While the firm fell into the red after a £12m profit in 2017, strong performances in the transport and power divisions in the UK and Irish and Canadian operations helped to lift revenue by 4% to £781m.
After his first full year as chief executive, John Murphy said that the business continued to generate positive cashflow, ending the year with cash reserves of £63.3m (2017: £61.9m).
“Despite broader market uncertainty and well-publicised headwinds facing the wider construction and engineering sector, we were able to grow our business and maintain our strong balance sheet,” he said.
He added that loss-making projects had now been worked through and were adequately provisioned.
During the year, the privately-owned civils and process engineering contractor, continued to invest in order to support the long-term growth
As well as the acquisition of Carillion’s power business this also included significant investment in a new finance system and £20m spent on plant and equipment.
Murphy said: “While our margin performance was disappointing, we increased our cash reserve and invested in the long-term development of our company.
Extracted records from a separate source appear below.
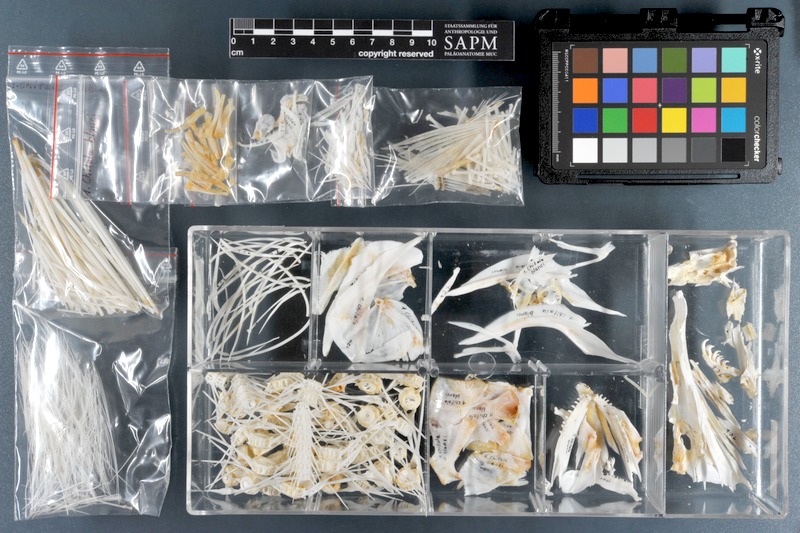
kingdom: Animalia
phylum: Chordata
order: Osteoglossiformes
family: Notopteridae
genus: Chitala
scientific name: Chitala blanci
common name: Indochina featherback
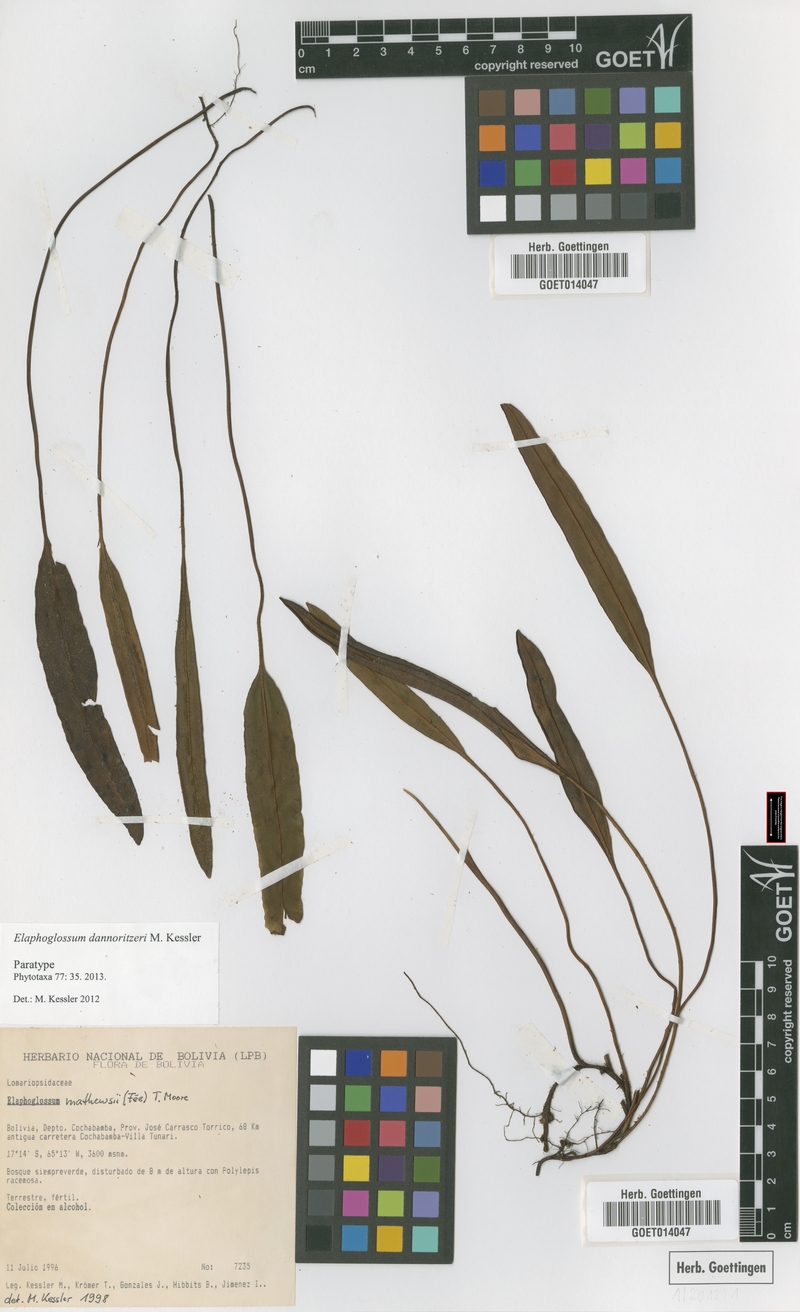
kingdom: Plantae
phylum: Tracheophyta
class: Polypodiopsida
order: Polypodiales
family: Dryopteridaceae
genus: Elaphoglossum
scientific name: Elaphoglossum dannoritzeri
“This investment has put in place new systems and processes that will help us to deliver sustainable growth and cement our position as a specialist engineering and construction company that delivers safely and reliably for its clients.
“Our business continues to benefit from a strong, asset-backed model supported by direct delivery, while our focus on five sectors and three geographies means that we are not overly reliant on any one sector or market.
“We have started the current financial year well, and our robust order book means that we have good revenue visibility underpinning our expectations for 2020 and 2021,” said Murphy.